Sonntag, 1. Juni 2025

IDM Sportbike: Iglesias feiert Einstand mit Sieg

Was für ein Einstand! Inigo Iglesias gewinnt gleich sein erstes Rennen in der Sportbike der Internationalen Deutschen Meisterschaft (IDM) auf dem Schleizer Dreieck. Der Spanier, der kurzfristig als Ersatz für den verletzten Luis Rammerstorfer ins Team Freudenberg RoRa-Paligo Racing rückte, krönte sein Debüt mit einem souveränen Sieg – aber bis dahin war es ein echter Krimi.

Svendsen startet stark – Iglesias übernimmt die Kontrolle

Schon am Start war klar: Das Rennen wird kein Spaziergang. Oliver Svendsen (Triumph Germany Racing Team), der nach einer Strafe von Startplatz fünf losfahren musste, katapultierte sich direkt auf Rang zwei hinter Pole-Mann Iglesias.
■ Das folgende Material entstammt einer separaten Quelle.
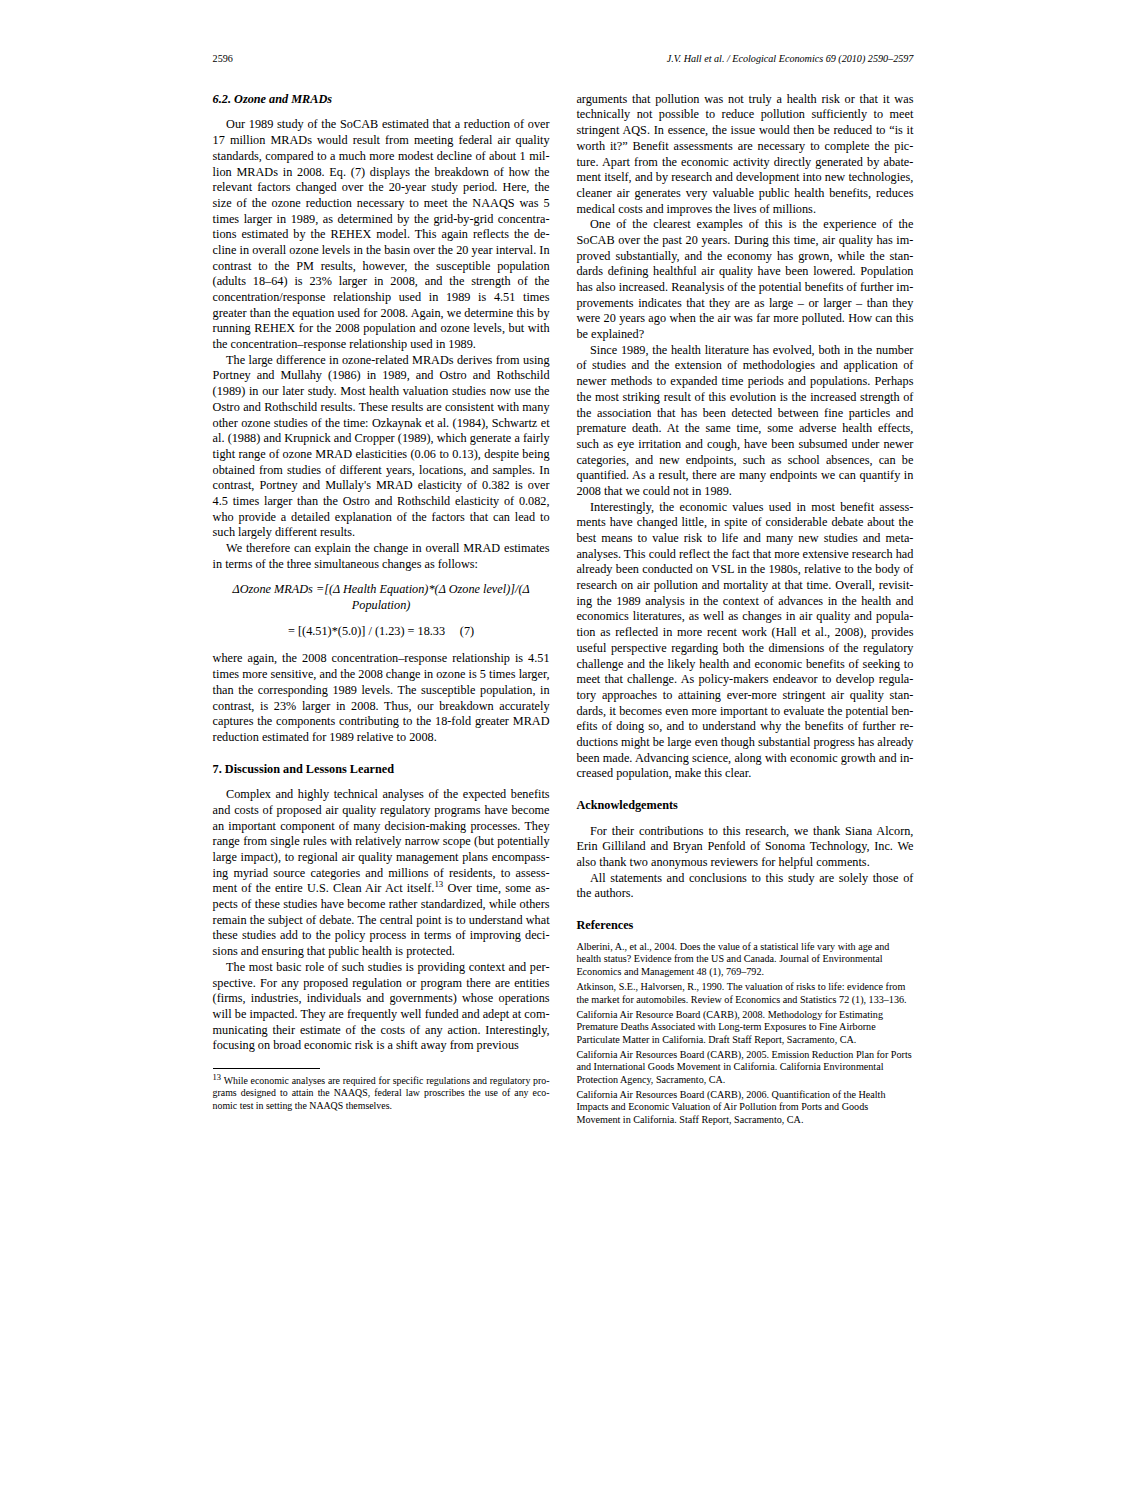2596 J.V. Hall et al. / Ecological Economics 69 (2010) 2590–2597
6.2. Ozone and MRADs
Our 1989 study of the SoCAB estimated that a reduction of over 17 million MRADs would result from meeting federal air quality standards, compared to a much more modest decline of about 1 million MRADs in 2008. Eq. (7) displays the breakdown of how the relevant factors changed over the 20-year study period. Here, the size of the ozone reduction necessary to meet the NAAQS was 5 times larger in 1989, as determined by the grid-by-grid concentrations estimated by the REHEX model. This again reflects the decline in overall ozone levels in the basin over the 20 year interval. In contrast to the PM results, however, the susceptible population (adults 18–64) is 23% larger in 2008, and the strength of the concentration/response relationship used in 1989 is 4.51 times greater than the equation used for 2008. Again, we determine this by running REHEX for the 2008 population and ozone levels, but with the concentration–response relationship used in 1989.
The large difference in ozone-related MRADs derives from using Portney and Mullahy (1986) in 1989, and Ostro and Rothschild (1989) in our later study. Most health valuation studies now use the Ostro and Rothschild results. These results are consistent with many other ozone studies of the time: Ozkaynak et al. (1984), Schwartz et al. (1988) and Krupnick and Cropper (1989), which generate a fairly tight range of ozone MRAD elasticities (0.06 to 0.13), despite being obtained from studies of different years, locations, and samples. In contrast, Portney and Mullaly's MRAD elasticity of 0.382 is over 4.5 times larger than the Ostro and Rothschild elasticity of 0.082, who provide a detailed explanation of the factors that can lead to such largely different results.
We therefore can explain the change in overall MRAD estimates in terms of the three simultaneous changes as follows:
ΔOzone MRADs =[(Δ Health Equation)*(Δ Ozone level)]/(Δ Population)
= [(4.51)*(5.0)] / (1.23) = 18.33 (7)
where again, the 2008 concentration–response relationship is 4.51 times more sensitive, and the 2008 change in ozone is 5 times larger, than the corresponding 1989 levels. The susceptible population, in contrast, is 23% larger in 2008. Thus, our breakdown accurately captures the components contributing to the 18-fold greater MRAD reduction estimated for 1989 relative to 2008.
7. Discussion and Lessons Learned
Complex and highly technical analyses of the expected benefits and costs of proposed air quality regulatory programs have become an important component of many decision-making processes. They range from single rules with relatively narrow scope (but potentially large impact), to regional air quality management plans encompassing myriad source categories and millions of residents, to assessment of the entire U.S. Clean Air Act itself.13 Over time, some aspects of these studies have become rather standardized, while others remain the subject of debate. The central point is to understand what these studies add to the policy process in terms of improving decisions and ensuring that public health is protected.
The most basic role of such studies is providing context and perspective. For any proposed regulation or program there are entities (firms, industries, individuals and governments) whose operations will be impacted. They are frequently well funded and adept at communicating their estimate of the costs of any action. Interestingly, focusing on broad economic risk is a shift away from previous
13 While economic analyses are required for specific regulations and regulatory programs designed to attain the NAAQS, federal law proscribes the use of any economic test in setting the NAAQS themselves.
arguments that pollution was not truly a health risk or that it was technically not possible to reduce pollution sufficiently to meet stringent AQS. In essence, the issue would then be reduced to “is it worth it?” Benefit assessments are necessary to complete the picture. Apart from the economic activity directly generated by abatement itself, and by research and development into new technologies, cleaner air generates very valuable public health benefits, reduces medical costs and improves the lives of millions.
One of the clearest examples of this is the experience of the SoCAB over the past 20 years. During this time, air quality has improved substantially, and the economy has grown, while the standards defining healthful air quality have been lowered. Population has also increased. Reanalysis of the potential benefits of further improvements indicates that they are as large – or larger – than they were 20 years ago when the air was far more polluted. How can this be explained?
Since 1989, the health literature has evolved, both in the number of studies and the extension of methodologies and application of newer methods to expanded time periods and populations. Perhaps the most striking result of this evolution is the increased strength of the association that has been detected between fine particles and premature death. At the same time, some adverse health effects, such as eye irritation and cough, have been subsumed under newer categories, and new endpoints, such as school absences, can be quantified. As a result, there are many endpoints we can quantify in 2008 that we could not in 1989.
Interestingly, the economic values used in most benefit assessments have changed little, in spite of considerable debate about the best means to value risk to life and many new studies and meta-analyses. This could reflect the fact that more extensive research had already been conducted on VSL in the 1980s, relative to the body of research on air pollution and mortality at that time. Overall, revisiting the 1989 analysis in the context of advances in the health and economics literatures, as well as changes in air quality and population as reflected in more recent work (Hall et al., 2008), provides useful perspective regarding both the dimensions of the regulatory challenge and the likely health and economic benefits of seeking to meet that challenge. As policy-makers endeavor to develop regulatory approaches to attaining ever-more stringent air quality standards, it becomes even more important to evaluate the potential benefits of doing so, and to understand why the benefits of further reductions might be large even though substantial progress has already been made. Advancing science, along with economic growth and increased population, make this clear.
Acknowledgements
For their contributions to this research, we thank Siana Alcorn, Erin Gilliland and Bryan Penfold of Sonoma Technology, Inc. We also thank two anonymous reviewers for helpful comments.
All statements and conclusions to this study are solely those of the authors.
References
Alberini, A., et al., 2004. Does the value of a statistical life vary with age and health status? Evidence from the US and Canada. Journal of Environmental Economics and Management 48 (1), 769–792.
Atkinson, S.E., Halvorsen, R., 1990. The valuation of risks to life: evidence from the market for automobiles. Review of Economics and Statistics 72 (1), 133–136.
California Air Resource Board (CARB), 2008. Methodology for Estimating Premature Deaths Associated with Long-term Exposures to Fine Airborne Particulate Matter in California. Draft Staff Report, Sacramento, CA.
California Air Resources Board (CARB), 2005. Emission Reduction Plan for Ports and International Goods Movement in California. California Environmental Protection Agency, Sacramento, CA.
California Air Resources Board (CARB), 2006. Quantification of the Health Impacts and Economic Valuation of Air Pollution from Ports and Goods Movement in California. Staff Report, Sacramento, CA.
Die beiden setzten sich bereits nach der ersten Runde vom Verfolgerfeld ab. Dahinter folgte Aprilia-Pilot Petr Svoboda (WRP Racing) auf und Justin Hänse (Motorradtke GYTR by Penz13) auf seiner Yamaha YZF-R7. Cedric Holme Nielsen (Motorradtke GYTR by Penz13) und Ben Kugler (MotoLife) komplettierten die erste Verfolgergruppe. Ein Ausrufezeichen setzte währenddessen der Däne Ty Henriksen: Vom letzten Startplatz (P13) pflügte der Däne durchs Feld und lag nach drei Runden bereits auf Rang sieben.
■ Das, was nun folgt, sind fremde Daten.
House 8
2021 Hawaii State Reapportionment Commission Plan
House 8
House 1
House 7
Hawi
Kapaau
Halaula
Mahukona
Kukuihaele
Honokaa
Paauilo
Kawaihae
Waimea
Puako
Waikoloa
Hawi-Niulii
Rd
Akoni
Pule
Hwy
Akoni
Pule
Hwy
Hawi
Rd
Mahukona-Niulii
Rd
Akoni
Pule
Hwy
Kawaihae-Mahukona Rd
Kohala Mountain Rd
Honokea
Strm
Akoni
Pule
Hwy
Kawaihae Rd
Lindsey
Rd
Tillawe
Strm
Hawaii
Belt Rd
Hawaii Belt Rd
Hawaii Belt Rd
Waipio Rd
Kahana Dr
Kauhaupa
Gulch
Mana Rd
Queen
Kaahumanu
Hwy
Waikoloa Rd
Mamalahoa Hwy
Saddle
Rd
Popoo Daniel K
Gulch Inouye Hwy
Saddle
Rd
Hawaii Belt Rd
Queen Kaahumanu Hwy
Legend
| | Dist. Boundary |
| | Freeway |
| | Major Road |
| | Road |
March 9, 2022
Führung gewechselt – Tropfen am Visier

In der dritten Runde wagte Svendsen schließlich den entscheidenden Angriff – und der saß. Der Däne übernahm die Führung von Iglesias, der sich in diesem Moment zum ersten Mal geschlagen geben musste. Kurz darauf zeigte die Rennleitung die Regenflagge, denn es begann leicht zu tröpfeln. Doch der Spuk war schnell vorbei, die Strecke blieb durchgehend befahrbar.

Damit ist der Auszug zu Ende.